[TO DO]
Please format the text from the line containing "БИСЕРОПЛЕТЕНИЕ" through the line containing "الفيدرالية المــــــغربية لناشري الصحف تستنك", inclusive, as a numbered list, skipping any blank lines. Leave the pictures out of your answer.

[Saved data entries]
▬▬▬▬▬▬

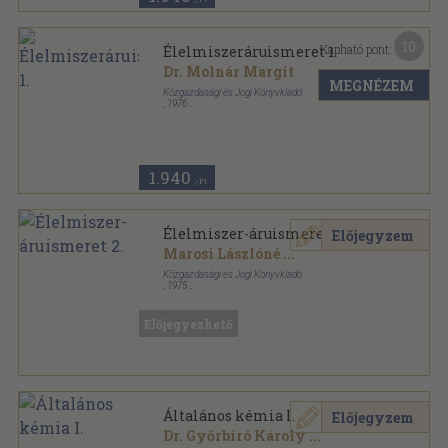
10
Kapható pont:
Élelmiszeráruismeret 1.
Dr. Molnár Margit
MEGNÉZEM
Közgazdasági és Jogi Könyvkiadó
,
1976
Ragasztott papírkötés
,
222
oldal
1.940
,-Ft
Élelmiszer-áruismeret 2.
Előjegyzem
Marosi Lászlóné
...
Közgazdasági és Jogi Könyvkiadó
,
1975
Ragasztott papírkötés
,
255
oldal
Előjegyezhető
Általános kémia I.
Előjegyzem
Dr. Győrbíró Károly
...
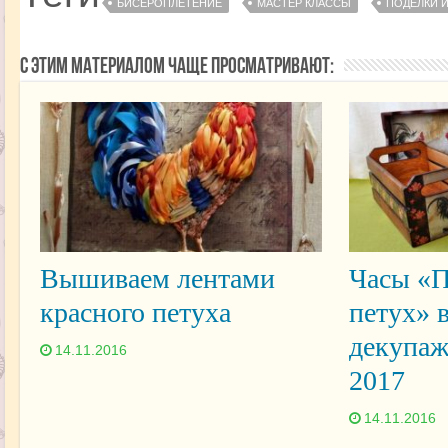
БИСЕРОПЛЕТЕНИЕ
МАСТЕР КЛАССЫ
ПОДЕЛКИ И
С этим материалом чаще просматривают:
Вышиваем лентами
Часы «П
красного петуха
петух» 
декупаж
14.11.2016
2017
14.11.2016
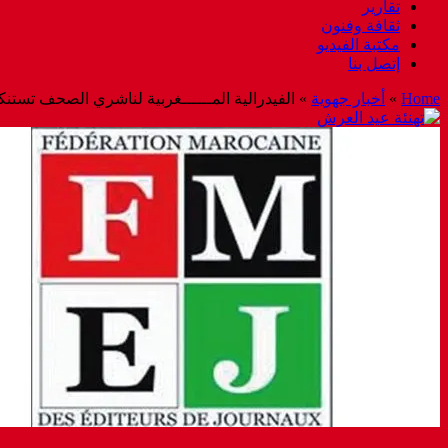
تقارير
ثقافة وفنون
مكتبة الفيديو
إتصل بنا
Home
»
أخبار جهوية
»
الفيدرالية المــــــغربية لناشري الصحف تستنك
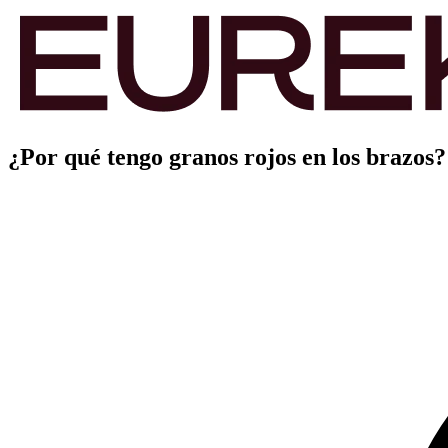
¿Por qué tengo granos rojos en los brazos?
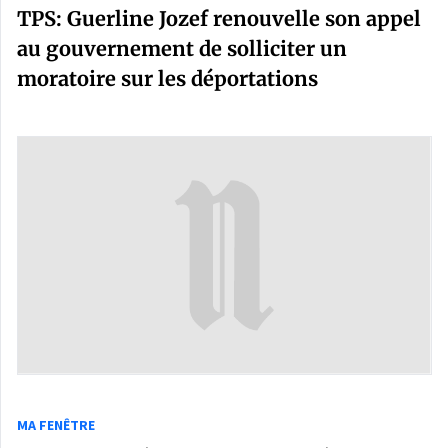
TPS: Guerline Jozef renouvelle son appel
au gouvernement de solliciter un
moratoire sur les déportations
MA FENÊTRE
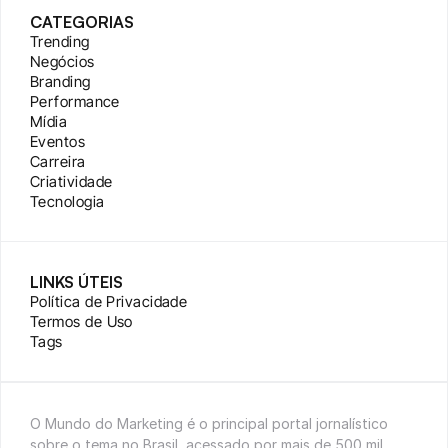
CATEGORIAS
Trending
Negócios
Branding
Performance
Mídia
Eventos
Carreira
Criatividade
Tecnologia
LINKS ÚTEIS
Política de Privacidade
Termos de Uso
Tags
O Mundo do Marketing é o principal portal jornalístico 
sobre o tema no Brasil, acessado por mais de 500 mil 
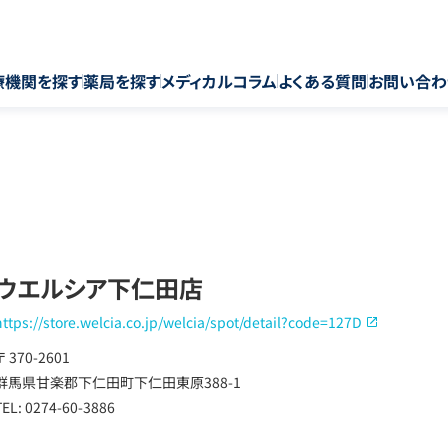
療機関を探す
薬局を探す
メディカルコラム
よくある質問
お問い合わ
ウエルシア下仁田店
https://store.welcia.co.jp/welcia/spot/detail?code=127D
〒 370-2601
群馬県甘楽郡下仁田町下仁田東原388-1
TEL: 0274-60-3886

▬▬▬▬▬▬

[TASK RESULT]
1. БИСЕРОПЛЕТЕНИЕ
2. МАСТЕР КЛАССЫ
3. ПОДЕЛКИ И
4. С этим материалом чаще просматривают:
5. Вышиваем лентами
6. Часы «П
7. красного петуха
8. петух» 
9. декупаж
10. 14.11.2016
11. 2017
12. 14.11.2016
13. تقارير
14. ثقافة وفنون
15. مكتبة الفيديو
16. إتصل بنا
17. Home
18. »
19. أخبار جهوية
20. »
21. الفيدرالية المــــــغربية لناشري الصحف تستنك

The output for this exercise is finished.